» YOUR ASSIGNMENT
Exactly as given, repeat all of the entries.

» DATA TO USE
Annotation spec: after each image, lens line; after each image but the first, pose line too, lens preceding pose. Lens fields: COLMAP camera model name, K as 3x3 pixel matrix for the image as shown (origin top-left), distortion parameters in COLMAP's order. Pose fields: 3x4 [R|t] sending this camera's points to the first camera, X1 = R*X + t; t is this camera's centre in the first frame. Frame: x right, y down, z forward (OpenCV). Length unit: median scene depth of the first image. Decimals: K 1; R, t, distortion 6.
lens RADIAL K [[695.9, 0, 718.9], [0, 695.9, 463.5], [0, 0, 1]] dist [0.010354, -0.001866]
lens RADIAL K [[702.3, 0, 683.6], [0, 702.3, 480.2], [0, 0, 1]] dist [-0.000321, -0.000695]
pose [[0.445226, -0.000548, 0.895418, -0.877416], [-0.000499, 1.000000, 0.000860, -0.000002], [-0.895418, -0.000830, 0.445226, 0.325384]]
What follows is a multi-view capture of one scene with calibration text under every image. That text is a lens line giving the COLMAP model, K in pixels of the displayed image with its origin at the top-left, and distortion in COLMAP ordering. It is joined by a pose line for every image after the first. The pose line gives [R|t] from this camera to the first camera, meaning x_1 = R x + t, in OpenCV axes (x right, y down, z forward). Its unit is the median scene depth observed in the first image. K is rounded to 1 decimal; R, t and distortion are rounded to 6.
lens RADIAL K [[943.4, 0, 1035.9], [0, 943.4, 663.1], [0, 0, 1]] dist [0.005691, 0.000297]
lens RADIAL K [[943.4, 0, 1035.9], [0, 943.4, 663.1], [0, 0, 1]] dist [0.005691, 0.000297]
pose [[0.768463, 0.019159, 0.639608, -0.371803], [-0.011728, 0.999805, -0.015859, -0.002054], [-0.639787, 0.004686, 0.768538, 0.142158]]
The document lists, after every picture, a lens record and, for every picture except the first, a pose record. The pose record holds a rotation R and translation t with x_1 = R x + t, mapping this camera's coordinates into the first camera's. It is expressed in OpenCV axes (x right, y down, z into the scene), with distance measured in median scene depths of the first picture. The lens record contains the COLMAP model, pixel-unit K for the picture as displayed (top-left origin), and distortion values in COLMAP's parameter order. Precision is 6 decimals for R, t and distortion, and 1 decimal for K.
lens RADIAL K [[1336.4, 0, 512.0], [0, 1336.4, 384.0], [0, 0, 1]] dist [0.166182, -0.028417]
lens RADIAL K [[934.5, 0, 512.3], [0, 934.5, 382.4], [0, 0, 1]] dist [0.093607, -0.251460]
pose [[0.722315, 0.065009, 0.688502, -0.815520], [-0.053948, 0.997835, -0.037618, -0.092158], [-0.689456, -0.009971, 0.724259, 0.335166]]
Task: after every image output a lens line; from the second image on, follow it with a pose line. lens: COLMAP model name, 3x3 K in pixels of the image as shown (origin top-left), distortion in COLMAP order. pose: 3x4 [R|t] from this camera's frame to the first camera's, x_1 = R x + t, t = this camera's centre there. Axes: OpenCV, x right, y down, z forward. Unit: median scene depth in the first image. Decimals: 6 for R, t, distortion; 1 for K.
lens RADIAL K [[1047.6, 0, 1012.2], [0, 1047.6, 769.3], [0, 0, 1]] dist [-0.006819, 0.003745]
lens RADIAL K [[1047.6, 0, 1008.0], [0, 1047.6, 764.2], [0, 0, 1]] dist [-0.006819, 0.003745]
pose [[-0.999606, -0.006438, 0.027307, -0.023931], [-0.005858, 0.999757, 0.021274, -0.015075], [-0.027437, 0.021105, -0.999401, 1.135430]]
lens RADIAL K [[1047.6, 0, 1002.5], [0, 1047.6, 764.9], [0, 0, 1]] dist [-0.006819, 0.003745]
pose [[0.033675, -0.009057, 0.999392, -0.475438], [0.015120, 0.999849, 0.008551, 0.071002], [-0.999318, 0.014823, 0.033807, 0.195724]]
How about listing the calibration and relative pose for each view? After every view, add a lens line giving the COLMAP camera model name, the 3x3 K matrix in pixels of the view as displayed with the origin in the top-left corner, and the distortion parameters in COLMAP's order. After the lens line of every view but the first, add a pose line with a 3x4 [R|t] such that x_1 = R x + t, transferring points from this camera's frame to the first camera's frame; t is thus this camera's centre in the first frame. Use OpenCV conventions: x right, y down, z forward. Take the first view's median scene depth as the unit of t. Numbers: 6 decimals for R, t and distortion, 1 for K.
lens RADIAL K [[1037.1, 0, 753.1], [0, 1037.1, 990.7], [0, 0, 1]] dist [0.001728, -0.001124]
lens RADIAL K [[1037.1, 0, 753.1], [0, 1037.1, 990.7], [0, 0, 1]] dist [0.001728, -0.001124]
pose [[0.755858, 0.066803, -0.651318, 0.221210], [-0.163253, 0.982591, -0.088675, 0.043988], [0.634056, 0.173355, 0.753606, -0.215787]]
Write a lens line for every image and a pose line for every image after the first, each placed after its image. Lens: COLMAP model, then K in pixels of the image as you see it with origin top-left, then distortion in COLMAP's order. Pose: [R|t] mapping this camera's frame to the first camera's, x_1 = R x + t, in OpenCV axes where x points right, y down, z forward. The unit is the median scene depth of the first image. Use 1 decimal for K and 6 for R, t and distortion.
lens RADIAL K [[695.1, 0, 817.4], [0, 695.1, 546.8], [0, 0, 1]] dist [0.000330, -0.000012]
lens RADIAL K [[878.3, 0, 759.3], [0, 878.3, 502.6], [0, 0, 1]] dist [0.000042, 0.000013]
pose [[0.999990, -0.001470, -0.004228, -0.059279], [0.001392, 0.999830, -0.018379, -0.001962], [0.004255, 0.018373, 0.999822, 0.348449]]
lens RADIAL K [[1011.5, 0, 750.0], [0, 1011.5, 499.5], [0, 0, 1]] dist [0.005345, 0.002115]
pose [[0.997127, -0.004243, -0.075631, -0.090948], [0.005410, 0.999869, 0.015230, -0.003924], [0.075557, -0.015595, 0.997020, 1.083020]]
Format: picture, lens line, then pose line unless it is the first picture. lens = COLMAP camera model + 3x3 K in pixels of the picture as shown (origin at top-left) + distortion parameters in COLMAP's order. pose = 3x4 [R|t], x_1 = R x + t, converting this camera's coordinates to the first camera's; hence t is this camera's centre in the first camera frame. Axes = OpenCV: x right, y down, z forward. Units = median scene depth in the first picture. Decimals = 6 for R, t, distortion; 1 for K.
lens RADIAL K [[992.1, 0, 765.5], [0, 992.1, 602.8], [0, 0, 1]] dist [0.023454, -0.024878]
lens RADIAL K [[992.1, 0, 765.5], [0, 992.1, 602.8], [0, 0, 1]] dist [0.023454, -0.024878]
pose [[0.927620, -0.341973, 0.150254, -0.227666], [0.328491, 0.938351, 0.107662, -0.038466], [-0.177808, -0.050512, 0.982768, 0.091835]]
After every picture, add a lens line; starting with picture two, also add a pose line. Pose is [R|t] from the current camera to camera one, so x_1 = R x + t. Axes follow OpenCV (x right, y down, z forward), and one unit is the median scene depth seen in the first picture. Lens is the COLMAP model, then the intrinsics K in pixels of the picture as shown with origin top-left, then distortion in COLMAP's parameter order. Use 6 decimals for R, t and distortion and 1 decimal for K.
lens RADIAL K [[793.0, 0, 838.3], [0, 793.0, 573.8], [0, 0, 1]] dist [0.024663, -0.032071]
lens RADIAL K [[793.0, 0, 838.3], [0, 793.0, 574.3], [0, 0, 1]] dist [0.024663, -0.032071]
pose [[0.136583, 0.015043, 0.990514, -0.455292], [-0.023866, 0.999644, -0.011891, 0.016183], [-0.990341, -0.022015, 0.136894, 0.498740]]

» ANSWER TO THIS TASK
Annotation spec: after each image, lens line; after each image but the first, pose line too, lens preceding pose. Lens fields: COLMAP camera model name, K as 3x3 pixel matrix for the image as shown (origin top-left), distortion parameters in COLMAP's order. Pose fields: 3x4 [R|t] sending this camera's points to the first camera, X1 = R*X + t; t is this camera's centre in the first frame. Frame: x right, y down, z forward (OpenCV). Length unit: median scene depth of the first image. Decimals: K 1; R, t, distortion 6.
lens RADIAL K [[695.9, 0, 718.9], [0, 695.9, 463.5], [0, 0, 1]] dist [0.010354, -0.001866]
lens RADIAL K [[702.3, 0, 683.6], [0, 702.3, 480.2], [0, 0, 1]] dist [-0.000321, -0.000695]
pose [[0.445226, -0.000548, 0.895418, -0.877416], [-0.000499, 1.000000, 0.000860, -0.000002], [-0.895418, -0.000830, 0.445226, 0.325384]]
What follows is a multi-view capture of one scene with calibration text under every image. That text is a lens line giving the COLMAP model, K in pixels of the displayed image with its origin at the top-left, and distortion in COLMAP ordering. It is joined by a pose line for every image after the first. The pose line gives [R|t] from this camera to the first camera, meaning x_1 = R x + t, in OpenCV axes (x right, y down, z forward). Its unit is the median scene depth observed in the first image. K is rounded to 1 decimal; R, t and distortion are rounded to 6.
lens RADIAL K [[943.4, 0, 1035.9], [0, 943.4, 663.1], [0, 0, 1]] dist [0.005691, 0.000297]
lens RADIAL K [[943.4, 0, 1035.9], [0, 943.4, 663.1], [0, 0, 1]] dist [0.005691, 0.000297]
pose [[0.768463, 0.019159, 0.639608, -0.371803], [-0.011728, 0.999805, -0.015859, -0.002054], [-0.639787, 0.004686, 0.768538, 0.142158]]
The document lists, after every picture, a lens record and, for every picture except the first, a pose record. The pose record holds a rotation R and translation t with x_1 = R x + t, mapping this camera's coordinates into the first camera's. It is expressed in OpenCV axes (x right, y down, z into the scene), with distance measured in median scene depths of the first picture. The lens record contains the COLMAP model, pixel-unit K for the picture as displayed (top-left origin), and distortion values in COLMAP's parameter order. Precision is 6 decimals for R, t and distortion, and 1 decimal for K.
lens RADIAL K [[1336.4, 0, 512.0], [0, 1336.4, 384.0], [0, 0, 1]] dist [0.166182, -0.028417]
lens RADIAL K [[934.5, 0, 512.3], [0, 934.5, 382.4], [0, 0, 1]] dist [0.093607, -0.251460]
pose [[0.722315, 0.065009, 0.688502, -0.815520], [-0.053948, 0.997835, -0.037618, -0.092158], [-0.689456, -0.009971, 0.724259, 0.335166]]
Task: after every image output a lens line; from the second image on, follow it with a pose line. lens: COLMAP model name, 3x3 K in pixels of the image as shown (origin top-left), distortion in COLMAP order. pose: 3x4 [R|t] from this camera's frame to the first camera's, x_1 = R x + t, t = this camera's centre there. Axes: OpenCV, x right, y down, z forward. Unit: median scene depth in the first image. Decimals: 6 for R, t, distortion; 1 for K.
lens RADIAL K [[1047.6, 0, 1012.2], [0, 1047.6, 769.3], [0, 0, 1]] dist [-0.006819, 0.003745]
lens RADIAL K [[1047.6, 0, 1008.0], [0, 1047.6, 764.2], [0, 0, 1]] dist [-0.006819, 0.003745]
pose [[-0.999606, -0.006438, 0.027307, -0.023931], [-0.005858, 0.999757, 0.021274, -0.015075], [-0.027437, 0.021105, -0.999401, 1.135430]]
lens RADIAL K [[1047.6, 0, 1002.5], [0, 1047.6, 764.9], [0, 0, 1]] dist [-0.006819, 0.003745]
pose [[0.033675, -0.009057, 0.999392, -0.475438], [0.015120, 0.999849, 0.008551, 0.071002], [-0.999318, 0.014823, 0.033807, 0.195724]]
How about listing the calibration and relative pose for each view? After every view, add a lens line giving the COLMAP camera model name, the 3x3 K matrix in pixels of the view as displayed with the origin in the top-left corner, and the distortion parameters in COLMAP's order. After the lens line of every view but the first, add a pose line with a 3x4 [R|t] such that x_1 = R x + t, transferring points from this camera's frame to the first camera's frame; t is thus this camera's centre in the first frame. Use OpenCV conventions: x right, y down, z forward. Take the first view's median scene depth as the unit of t. Numbers: 6 decimals for R, t and distortion, 1 for K.
lens RADIAL K [[1037.1, 0, 753.1], [0, 1037.1, 990.7], [0, 0, 1]] dist [0.001728, -0.001124]
lens RADIAL K [[1037.1, 0, 753.1], [0, 1037.1, 990.7], [0, 0, 1]] dist [0.001728, -0.001124]
pose [[0.755858, 0.066803, -0.651318, 0.221210], [-0.163253, 0.982591, -0.088675, 0.043988], [0.634056, 0.173355, 0.753606, -0.215787]]
Write a lens line for every image and a pose line for every image after the first, each placed after its image. Lens: COLMAP model, then K in pixels of the image as you see it with origin top-left, then distortion in COLMAP's order. Pose: [R|t] mapping this camera's frame to the first camera's, x_1 = R x + t, in OpenCV axes where x points right, y down, z forward. The unit is the median scene depth of the first image. Use 1 decimal for K and 6 for R, t and distortion.
lens RADIAL K [[695.1, 0, 817.4], [0, 695.1, 546.8], [0, 0, 1]] dist [0.000330, -0.000012]
lens RADIAL K [[878.3, 0, 759.3], [0, 878.3, 502.6], [0, 0, 1]] dist [0.000042, 0.000013]
pose [[0.999990, -0.001470, -0.004228, -0.059279], [0.001392, 0.999830, -0.018379, -0.001962], [0.004255, 0.018373, 0.999822, 0.348449]]
lens RADIAL K [[1011.5, 0, 750.0], [0, 1011.5, 499.5], [0, 0, 1]] dist [0.005345, 0.002115]
pose [[0.997127, -0.004243, -0.075631, -0.090948], [0.005410, 0.999869, 0.015230, -0.003924], [0.075557, -0.015595, 0.997020, 1.083020]]
Format: picture, lens line, then pose line unless it is the first picture. lens = COLMAP camera model + 3x3 K in pixels of the picture as shown (origin at top-left) + distortion parameters in COLMAP's order. pose = 3x4 [R|t], x_1 = R x + t, converting this camera's coordinates to the first camera's; hence t is this camera's centre in the first camera frame. Axes = OpenCV: x right, y down, z forward. Units = median scene depth in the first picture. Decimals = 6 for R, t, distortion; 1 for K.
lens RADIAL K [[992.1, 0, 765.5], [0, 992.1, 602.8], [0, 0, 1]] dist [0.023454, -0.024878]
lens RADIAL K [[992.1, 0, 765.5], [0, 992.1, 602.8], [0, 0, 1]] dist [0.023454, -0.024878]
pose [[0.927620, -0.341973, 0.150254, -0.227666], [0.328491, 0.938351, 0.107662, -0.038466], [-0.177808, -0.050512, 0.982768, 0.091835]]
After every picture, add a lens line; starting with picture two, also add a pose line. Pose is [R|t] from the current camera to camera one, so x_1 = R x + t. Axes follow OpenCV (x right, y down, z forward), and one unit is the median scene depth seen in the first picture. Lens is the COLMAP model, then the intrinsics K in pixels of the picture as shown with origin top-left, then distortion in COLMAP's parameter order. Use 6 decimals for R, t and distortion and 1 decimal for K.
lens RADIAL K [[793.0, 0, 838.3], [0, 793.0, 573.8], [0, 0, 1]] dist [0.024663, -0.032071]
lens RADIAL K [[793.0, 0, 838.3], [0, 793.0, 574.3], [0, 0, 1]] dist [0.024663, -0.032071]
pose [[0.136583, 0.015043, 0.990514, -0.455292], [-0.023866, 0.999644, -0.011891, 0.016183], [-0.990341, -0.022015, 0.136894, 0.498740]]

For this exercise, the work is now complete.